The Role of Key Impurity Elements on the Performance of Aluminium Electrolysis - Current Efficiency and Metal Quality

Abstract

Impurities such as phosphorus and silicon mainly enter the aluminium electrolysis process with alumina. These impurities dissolve in the electrolyte and affect the performance of the electrolysis, the emissions from the cells and the quality of the metal produced. In the present work, the behavior of phosphorus and silicon species in the industrial Hall-Héroult cells was investigated. The study was based on the deleterious effect of phosphorus and silicon on the aluminium production process. It is established in the literature that for every 100 ppm of phosphorus in the bath the current efficiency is decreased by 1%. The chemical and electrochemical behavior of phosphorus and silicon compounds in the Hall-Héroult process was studied. Measurements were as well carried out in QATALUM industrial cells by analysis of bath and metal after addition of phosphorus and silicon compounds to the bath. Additions of AlPO4, Na3PO4 and SiO2 to the industrial prebaked cells were performed and the variation of the concentration in both the bath and metal was followed over time. Phosphorus showed to have a much longer retention time in the bath than silicon.
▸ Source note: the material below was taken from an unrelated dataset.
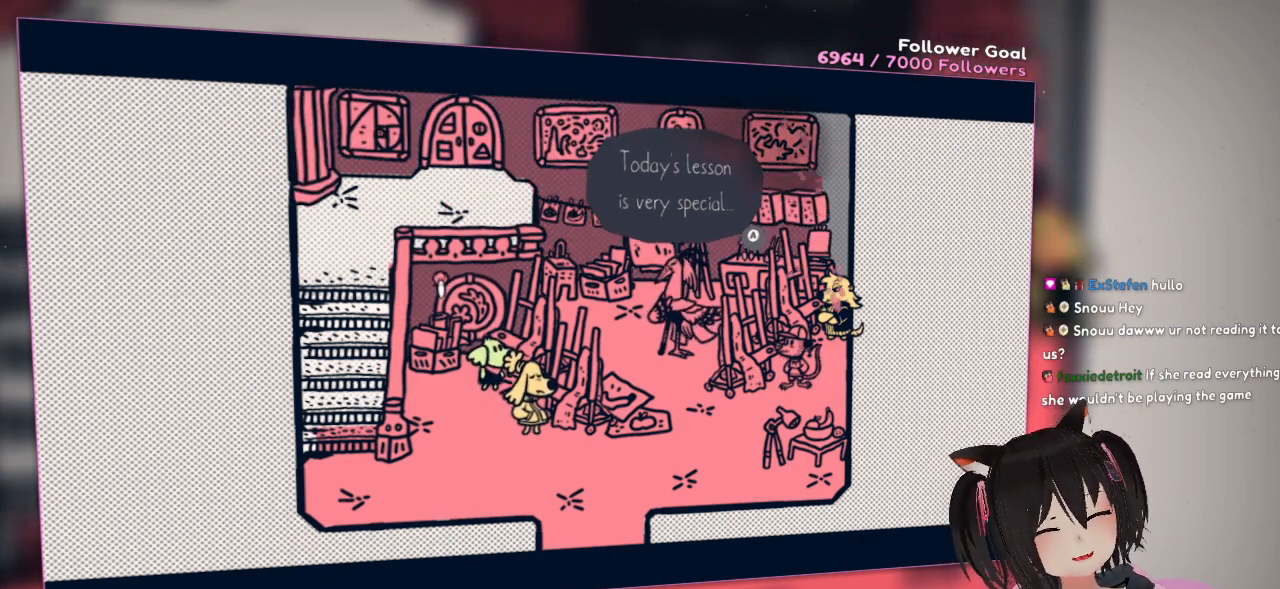
{"buttons": ["R2"], "left_stick": "center", "right_stick": "center", "events": []}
Variations during start-up of cells and anode effects seemed to influence the phosphorus and silicon level in the cells. From industrial data trends, it can be observed that the amount of phosphorus in the cells decreases with increasing the operating temperature. It was found that merely small amounts of phosphorus are reduced at the cathode. Unlike phosphorus, large amounts of silicon were primarily reduced at the cathode and ended up in the metal. Mass balance for phosphorus for prebake cells was presented. It was found that a massive amount of the phosphorus entering the cells was transported with the off-gases to the dry scrubbers. Since the secondary alumina is used as feeding for the prebake cells, the phosphorus is recycled back and will end up in the produced metal.